Zig declares functions with fn name(args) ReturnType. Parameters are immutable and passed by value (Zig may pass larger ones by const reference internally, but you cannot mutate them) - no allocator is touched, so there is nothing to free. To return an error you would write the return type as !i32; to be generic, take a comptime T: type.

Hare
use fmt;

// fn defines a function; parameters are immutable, passed by value.
fn max(a: int, b: int) int = {
	return if (a > b) a else b;
};

export fn main() void = {
	const m = max(7, 3);      // 7 and 3 copied into a, b
	fmt::println(m)!;         // prints 7
};

Hare uses fn name(args) ret = { ... };, and export fn main is the entry point. int parameters are passed by value (copies on the stack), so no alloc/free is needed; mutating a caller's value requires passing a pointer *int. The trailing ! on println is the error-assertion operator: it aborts the program if printing fails (whereas ? would propagate the error to the caller).

Odin
package main

import "core:fmt"

// proc defines a procedure; the return type follows ->.
// Parameters are immutable and passed by value.
max :: proc(a: int, b: int) -> int {
	return a if a > b else b
}

main :: proc() {
	m := max(7, 3)        // 7 and 3 copied into a, b
	fmt.println(m)        // prints 7
}

Odin spells functions name :: proc(args) -> ret.

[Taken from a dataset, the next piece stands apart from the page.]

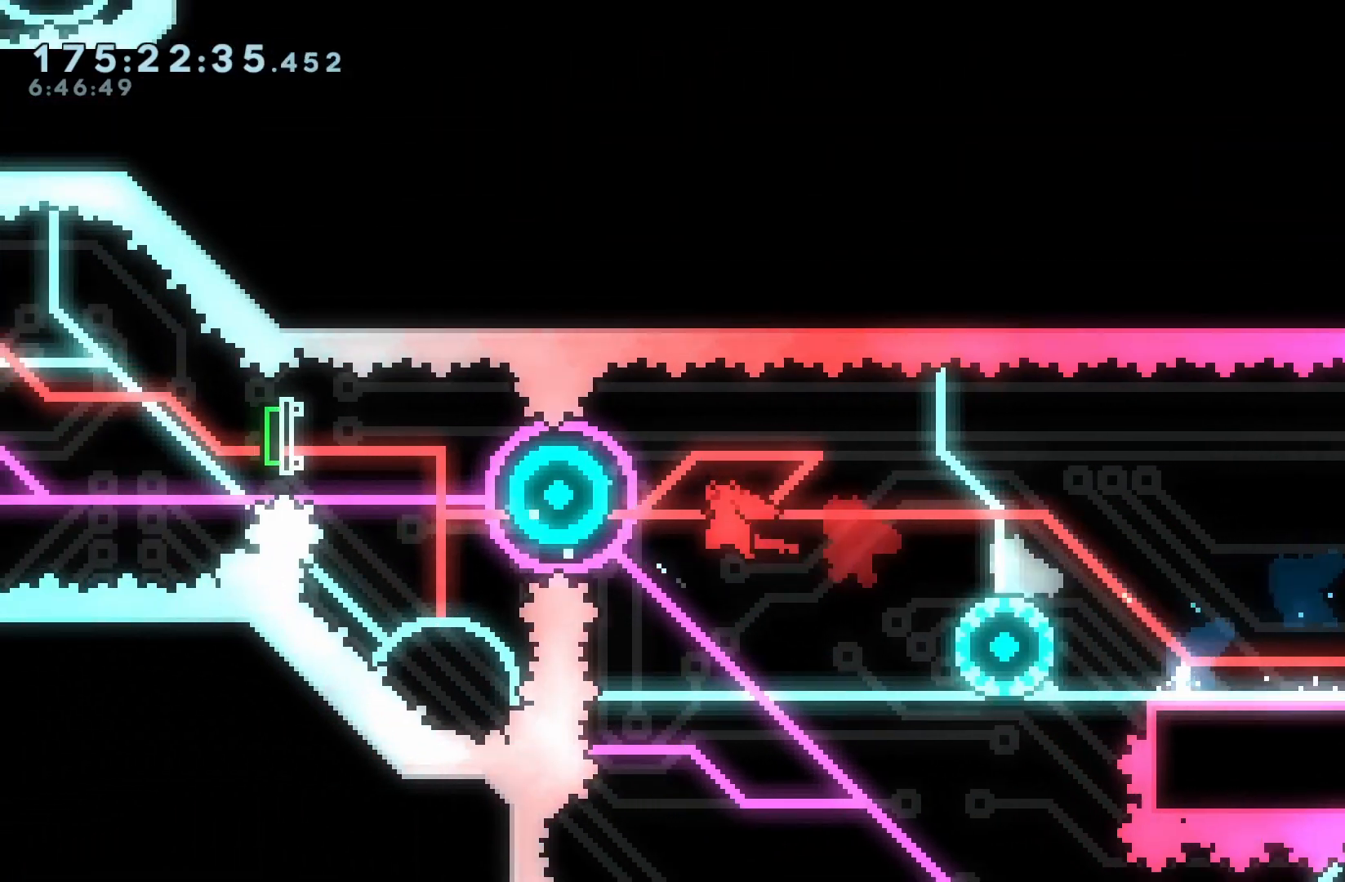
{"buttons": ["B", "Y", "DPAD_LEFT"], "events": [[117, "Y", "up"], [133, "A", "down"], [250, "A", "up"], [400, "Y", "down"]]}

Parameters are immutable and passed by value, so the implicit context.allocator is never used - there is nothing to free. Returning or mutating heap data would involve the allocator; passing ^int lets a proc write back into the caller's storage.

Forth
\ A `word` is Forth's function: it takes/returns values on the data stack.
\ No named parameters -- arguments are whatever is already on the stack.
: MAX ( a b -- max )   \ stack effect: consumes two, leaves the larger
  2DUP < IF SWAP THEN  ( a b -- big small )  \ ensure top is the smaller
  DROP                 ( big small -- big )  \ discard the smaller
;

7 3 MAX  ( push 7 and 3, then MAX leaves 7 )
. CR     ( . prints and consumes top -> 7 )

Forth has no named parameters or return: a word like MAX pops its arguments off the data stack and pushes its result, documented by the ( a b -- max ) stack-effect comment. Everything lives on the stack, so there is no heap allocation and nothing to free. (Standard Forth already provides MAX; this spells it out to show the call mechanics.)